Home Aquariums Pose Growing Threat to Reefs
November 1, 1999
CHRISTIANSTED, U.S. Virgin Islands -- Home aquarium owners, most in the United States, are threatening fragile reefs by buying up tons of the world's coral and tropical fish, experts say.
Enthusiasts are buying up live coral at a rate that has increased 12 to 30 percent a year since 1990, according to reports to be presented Tuesday at a U.S. government conference on coral reefs.
The demand to fill fish tanks is fueling a thriving trade in illegal harvesting, with divers squirting cyanide into reefs to stun fish and killing smaller fish and coral in the process. Only one in 10 captured fish survives, researchers from the U.S. Coral Reef Task Force said.
"Hobbyists have a love of these critters," said Roger Griffis, a Department of Commerce policy analyst. "If they knew it was harming the reef, they would be appalled."
The U.S. Coral Reef Task Force is meeting on the U.S. Virgin Island of St. Croix to consider ways to preserve reefs and mull reports by its committees of scientists, business leaders and government officials. U.S. Interior Secretary Bruce Babbitt is to address the conference Tuesday.
Earlier conservation efforts have focused on threats like pollution and global change. But early arrivals at the conference Monday said aquarium enthusiasts are becoming a real threat.
Two-thirds of the world's 1.5 million aquarium hobbyists live in the United States. They buy half of the aquarium fish and up to 80 percent of the coral traded in the world, the task force's committee on international trade said. The next largest importers are Germany and Japan.
Since the United States bans harvesting of coral in its own waters, most of the supply comes from loosely protected reefs in poorer countries. Most aquarium fish come from Indonesia and the Philippines, and more than half are harvested with cyanide in violation of local laws, the task force said.

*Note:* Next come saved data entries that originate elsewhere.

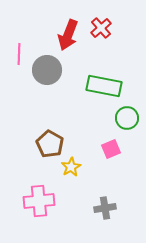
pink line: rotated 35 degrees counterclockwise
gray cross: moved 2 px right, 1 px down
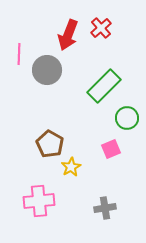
green rectangle: rotated 56 degrees counterclockwise
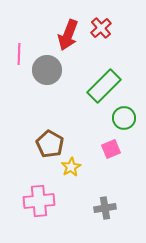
green circle: moved 3 px left
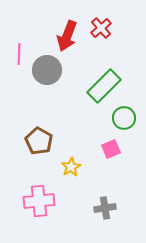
red arrow: moved 1 px left, 1 px down
brown pentagon: moved 11 px left, 3 px up
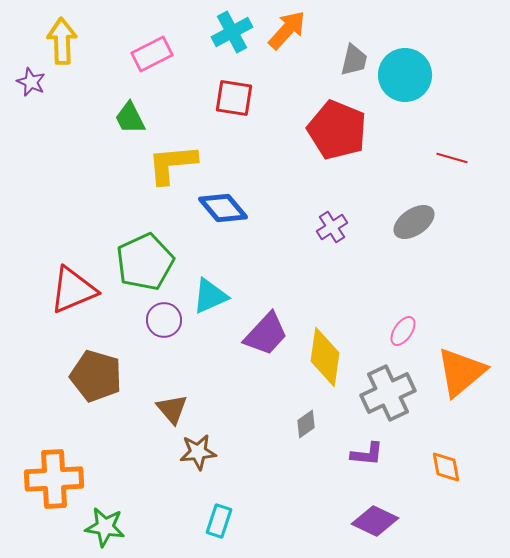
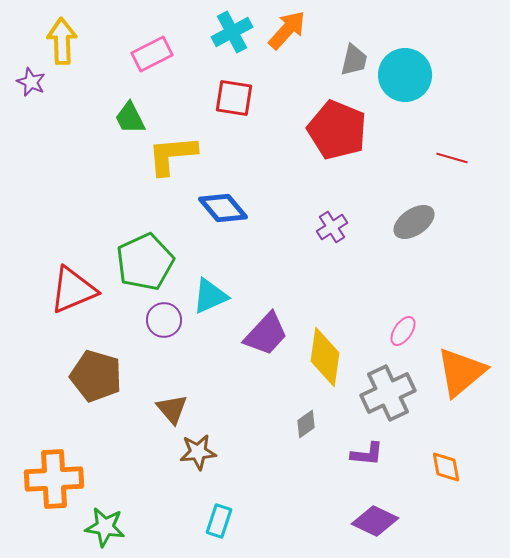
yellow L-shape: moved 9 px up
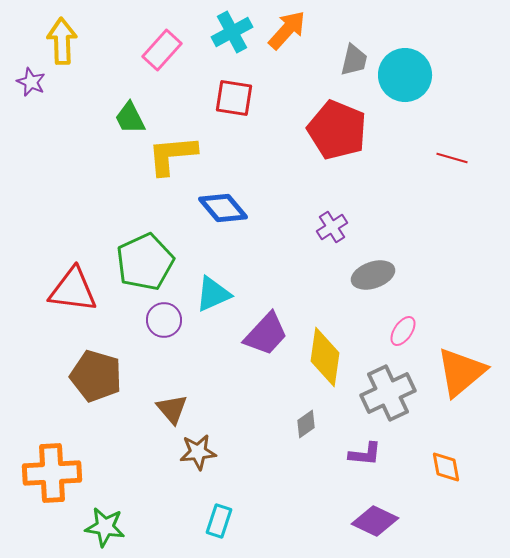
pink rectangle: moved 10 px right, 4 px up; rotated 21 degrees counterclockwise
gray ellipse: moved 41 px left, 53 px down; rotated 15 degrees clockwise
red triangle: rotated 30 degrees clockwise
cyan triangle: moved 3 px right, 2 px up
purple L-shape: moved 2 px left
orange cross: moved 2 px left, 6 px up
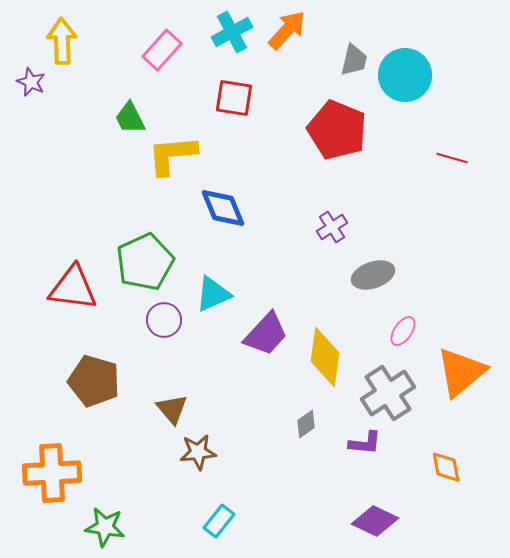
blue diamond: rotated 18 degrees clockwise
red triangle: moved 2 px up
brown pentagon: moved 2 px left, 5 px down
gray cross: rotated 8 degrees counterclockwise
purple L-shape: moved 11 px up
cyan rectangle: rotated 20 degrees clockwise
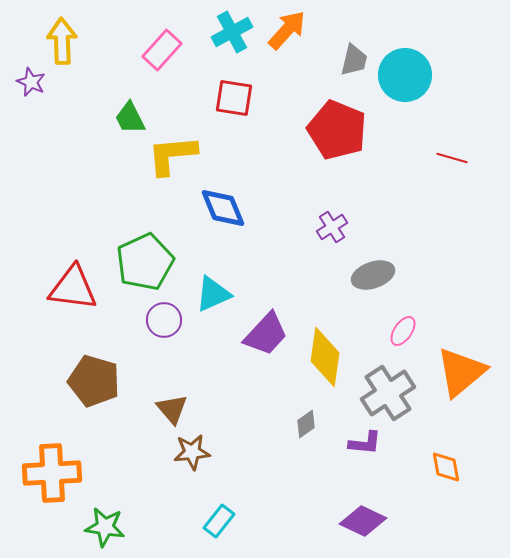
brown star: moved 6 px left
purple diamond: moved 12 px left
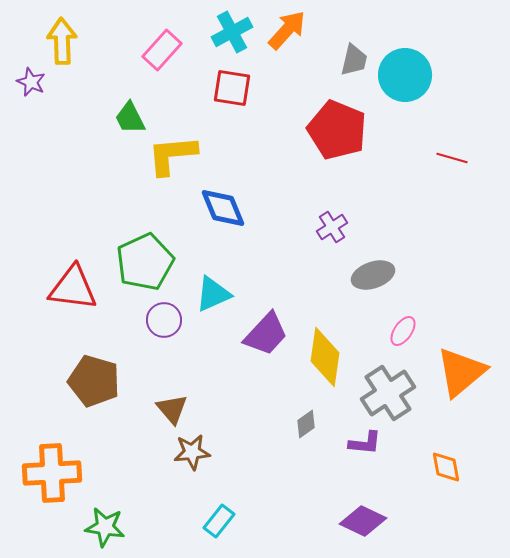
red square: moved 2 px left, 10 px up
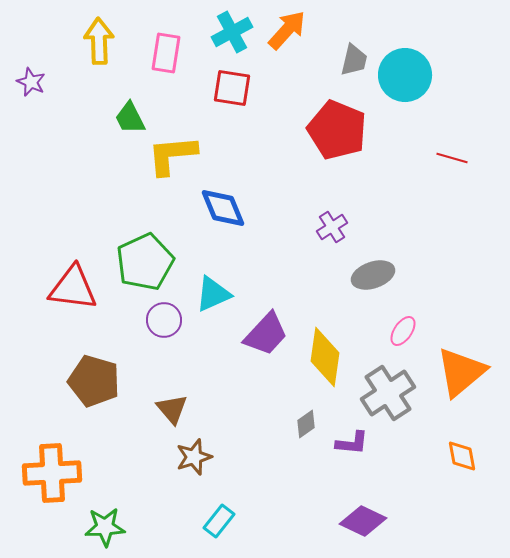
yellow arrow: moved 37 px right
pink rectangle: moved 4 px right, 3 px down; rotated 33 degrees counterclockwise
purple L-shape: moved 13 px left
brown star: moved 2 px right, 5 px down; rotated 12 degrees counterclockwise
orange diamond: moved 16 px right, 11 px up
green star: rotated 12 degrees counterclockwise
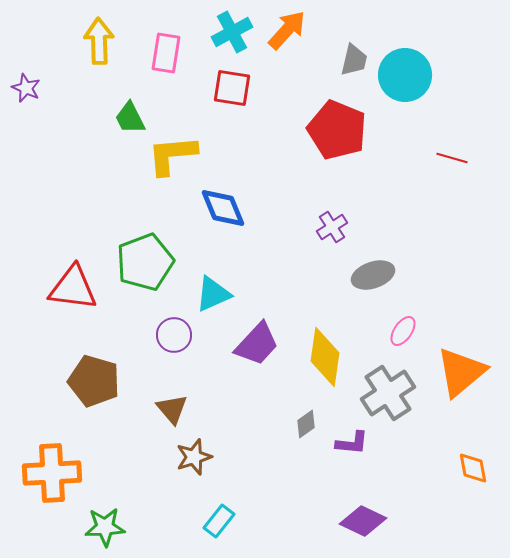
purple star: moved 5 px left, 6 px down
green pentagon: rotated 4 degrees clockwise
purple circle: moved 10 px right, 15 px down
purple trapezoid: moved 9 px left, 10 px down
orange diamond: moved 11 px right, 12 px down
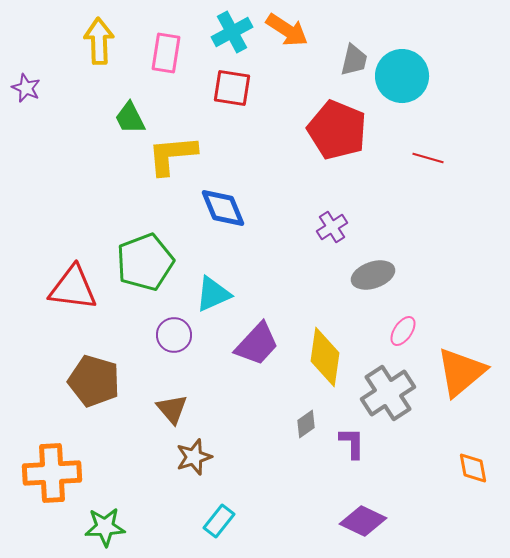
orange arrow: rotated 81 degrees clockwise
cyan circle: moved 3 px left, 1 px down
red line: moved 24 px left
purple L-shape: rotated 96 degrees counterclockwise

The U.N. Convention on International Trade in Endangered Species regulates trade for 2,000 species of coral. But live fish, soft corals, anemones, crustaceans, mollusks and other creatures imported to the United States for the aquarium trade are not on the list.
In September, the European Union temporarily banned imports of a half dozen coral species from Indonesia because of doubts over the country's claim that the environment was not being harmed.
Seahorse populations have dwindled by more than 25 percent since 1994, in part because of harvesting, the task force said. Twenty countries, including the United States, export seahorses for aquariums and to be used in folk medicines.
The booming demand for fish has prompted the African nation of Mozambique to impose a ban on coral and aquarium fish exports until 2001. The Pacific island of Fiji is also reviewing export laws.
The Marine Aquarium Council, a Honolulu-based umbrella for conservation groups, marine industries and government agencies is calling for a certification program. That would create a paper trail so that buyers know their fish were harvested legally, said Paul Holthus, the council's executive director.
Currently they have to "trust what they are being told" by sellers, he said.
In one report, the task force recommended increasing the number of Fish and Wildlife Service inspectors at ports and testing fish for cyanide.